Sexual citizenship : an analysis of gay men as sexual citizens in nonmetropolitan England and Ireland

McKearney, Aidan (2018) Sexual citizenship : an analysis of gay men as sexual citizens in nonmetropolitan England and Ireland. Doctoral thesis, London Metropolitan University.


This study explores the concept of sexual citizenship as it applies to the lives of gay men living in nonmetropolitan areas of Britain, and Ireland. Both countries have undergone dramatic social, legal and cultural changes over recent decades, and have witnessed profound and progressive shifts in public attitudes towards lesbian, gay and bisexual people. Given historical tendencies towards a metrocentric bias in researching gay lives, this study takes place outside the large metropolitan centres of population. It travels to a world of smaller towns, villages and farms. In making this journey, the research aims to understand the life world and experiences of gay men living within these locales. It seeks to explore the dynamics created by the intersection of sexuality and the space of the rural. Crucially it strives to develop an understanding of the nature, depth, and scope, of the men’s sexual citizenship, as it applies within their geographic context.

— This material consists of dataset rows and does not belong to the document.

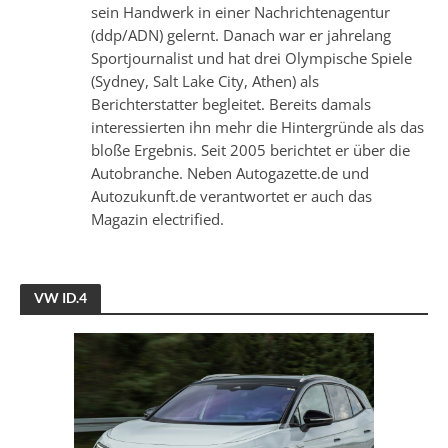
sein Handwerk in einer Nachrichtenagentur
(ddp/ADN) gelernt. Danach war er jahrelang
Sportjournalist und hat drei Olympische Spiele
(Sydney, Salt Lake City, Athen) als
Berichterstatter begleitet. Bereits damals
interessierten ihn mehr die Hintergründe als das
bloße Ergebnis. Seit 2005 berichtet er über die
Autobranche. Neben Autogazette.de und
Autozukunft.de verantwortet er auch das
Magazin electrified.
VW ID.4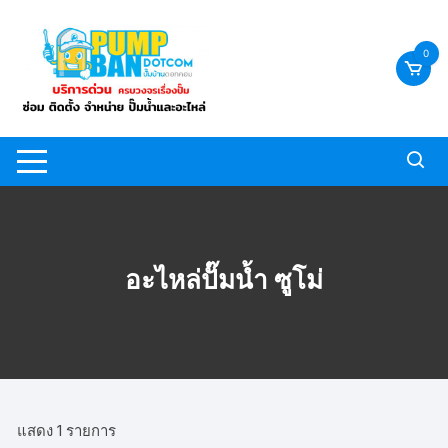
Skip
to
0
content
อะไหล่ปั๊มน้ำ ซูโม่
แสดง 1 รายการ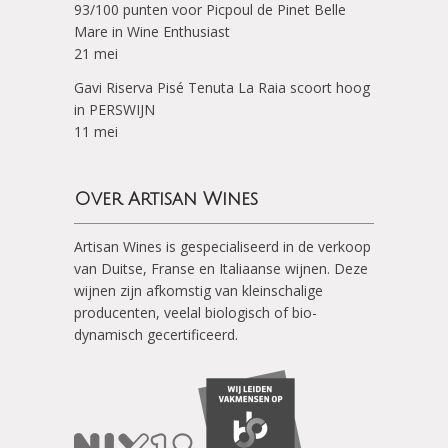
93/100 punten voor Picpoul de Pinet Belle
Mare in Wine Enthusiast
21 mei
Gavi Riserva Pisé Tenuta La Raia scoort hoog
in PERSWIJN
11 mei
Over Artisan Wines
Artisan Wines is gespecialiseerd in de verkoop
van Duitse, Franse en Italiaanse wijnen. Deze
wijnen zijn afkomstig van kleinschalige
producenten, veelal biologisch of bio-
dynamisch gecertificeerd.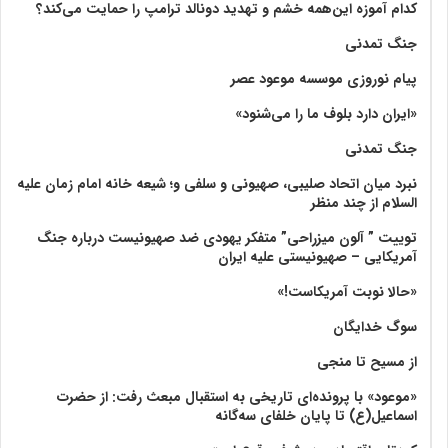
کدام آموزه این‌همه خشم و تهدید دونالد ترامپ را حمایت می‌کند؟
جنگ تمدنی
پیام نوروزی موسسه موعود عصر
«ایران دارد بلوف ما را می‌شنود»
جنگ تمدنی
نبرد میان اتحاد صلیبی، صهیونی و سلفی و؛ شیعه خانه امام زمان علیه
السلام از چند منظر
توییت ” آلون میزراحی” متفکر یهودی ضد صهیونیست درباره جنگ
آمریکایی – صهیونیستی علیه ایران
«حالا نوبت آمریکاست!»
سوگ خدایگان
از مسیح تا منجی
«موعود» با پرونده‌ای تاریخی به استقبال مبعث رفت: از حضرت
اسماعیل(ع) تا پایان خلفای سه‌گانه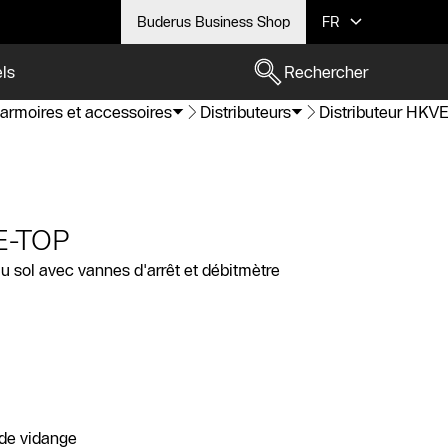
Buderus Business Shop
FR
els
Rechercher
, armoires et accessoires
Distributeurs
Distributeur HKV
VE-TOP
au sol avec vannes d'arrêt et débitmètre
 de vidange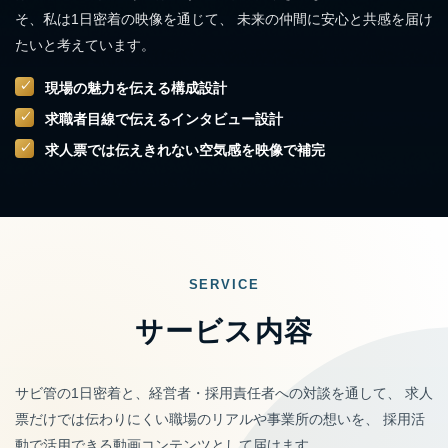
そ、私は1日密着の映像を通じて、
未来の仲間に安心と共感を届け
たいと考えています。
現場の魅力を伝える構成設計
求職者目線で伝えるインタビュー設計
求人票では伝えきれない空気感を映像で補完
SERVICE
サービス内容
サビ管の1日密着と、経営者・採用責任者への対談を通して、
求人
票だけでは伝わりにくい職場のリアルや事業所の想いを、
採用活
動で活用できる動画コンテンツとして届けます。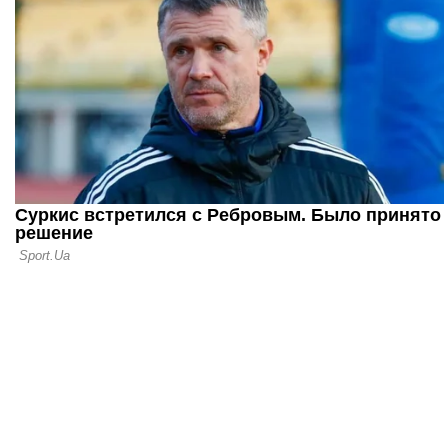
это именно 
нужно выхо
комфорта
23.05.26 09:49
Алексей Бе
футболисто
максимум и
в командны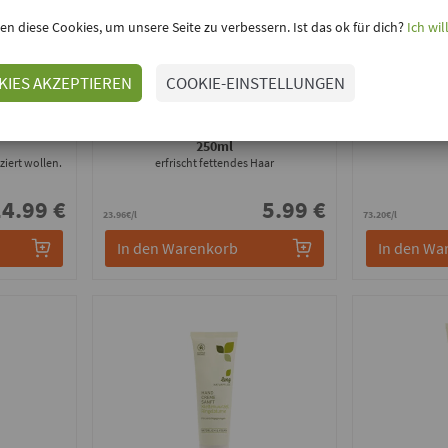
en diese Cookies, um unsere Seite zu verbessern. Ist das ok für dich?
Ich wil
KIES AKZEPTIEREN
COOKIE-EINSTELLUNGEN
Lenz Naturpflege
Le
 Kamille
Haar Shampoo °Kamille Melisse°
-
Deo Spray
250ml
ziert wollen.
erfrischt fettendes Haar
4.99 €
5.99 €
23.96€/l
73.20€/l
In den Warenkorb
In den Wa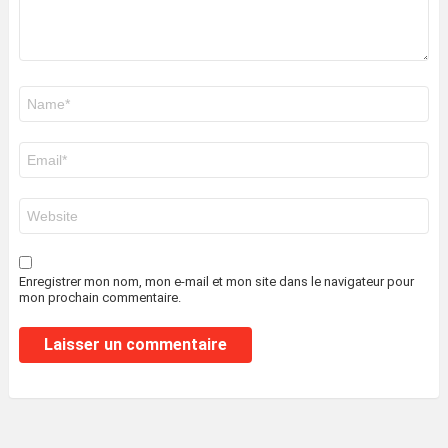
Nom
*
E-
mail
*
Site
web
Enregistrer mon nom, mon e-mail et mon site dans le navigateur pour
mon prochain commentaire.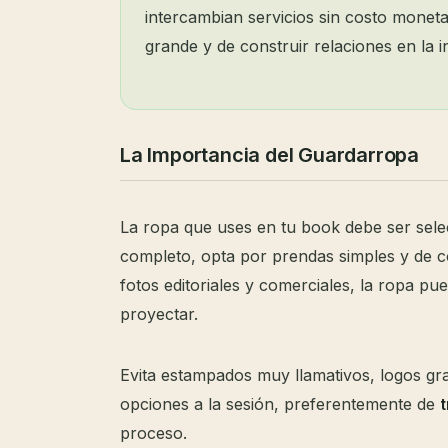
intercambian servicios sin costo monet
grande y de construir relaciones en la in
La Importancia del Guardarropa
La ropa que uses en tu book debe ser sele
completo, opta por prendas simples y de co
fotos editoriales y comerciales, la ropa p
proyectar.
Evita estampados muy llamativos, logos gra
opciones a la sesión, preferentemente de
t
proceso.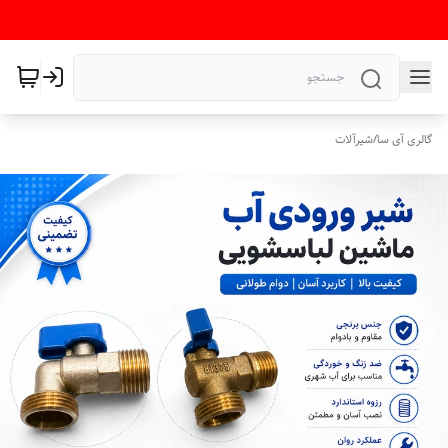
گالری آی سا
/
شیرآلات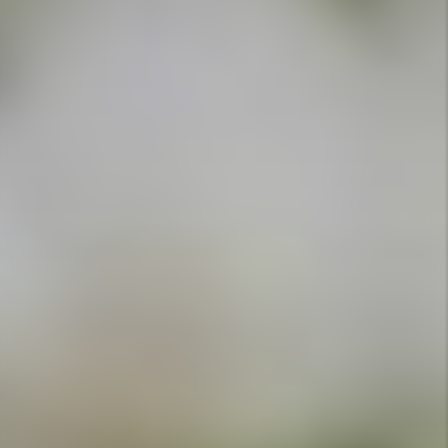
APPELEZ-NOUS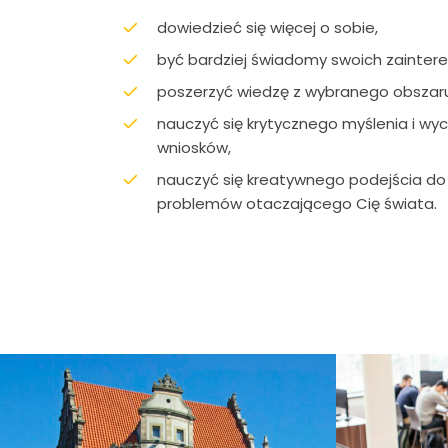
dowiedzieć się więcej o sobie,
być bardziej świadomy swoich zainter
poszerzyć wiedzę z wybranego obszaru
nauczyć się krytycznego myślenia i wy
wniosków,
nauczyć się kreatywnego podejścia do
problemów otaczającego Cię świata.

Forty-four men were interviewed: twenty-two in England and twenty-two in Ireland. The study finds that rural men in both countries share similar experiences, concerns and worries. All of the men recall an awakening in childhood and adolescence that they were different from other male age mates, followed by a slow realisation (often resisted) that they could be gay. The study finds that profound social, and cultural changes have been of critical importance to the men, in encouraging many of them (though not all) to begin, the uneven, and continuous, process of coming out, embracing a sexual minority identity, and in doing so, becoming sexual citizens.

The study finds clear consensus that the nonmetropolitan context is relevant to the men, especially in how they negotiate their sexual identity. While life outside the cities can bring a number of distinct advantages, such as tranquillity, and a more relaxed pace of life, the men also report numerous challenges which include social isolation, powerful hegemonic narratives around rural masculinity, and a pervasive heteronormative culture. As such, the rural space can be an alienating environment. Nonetheless, these men continue to live in the rural, and by their presence and increasing disclosure, they are changing the cultural narrative of what it means to be gay in the space of the rural, creating rural gay (male) identities, which can appear different from metropolitan gay (male) identities. In many ways, their rural environment creates similar identity characteristics, and limitations, despite their residency in different countries.

In assessing the men as sexual citizens, the study takes the opportunity to interrogate the model of sexual citizenship. To this end, it finds the citizenship model of rights and obligations to be seductive and appealing to many of the gay men. However, the study also highlights its exclusionary tendencies, and as its propensity to promote a de-sexualised, de-politicised, and de-radicalised gay identity; tendencies which are exacerbated by the context of the nonmetropolitan, small town, and rural spaces. This research concludes that, while the men may be considered, constitutional sexual citizens, which is an enormous advance from the dark times of the past, there remains a legacy of stigmatization, which helps ensure compromised citizenship on a number of levels. As such, the journey has not yet ended.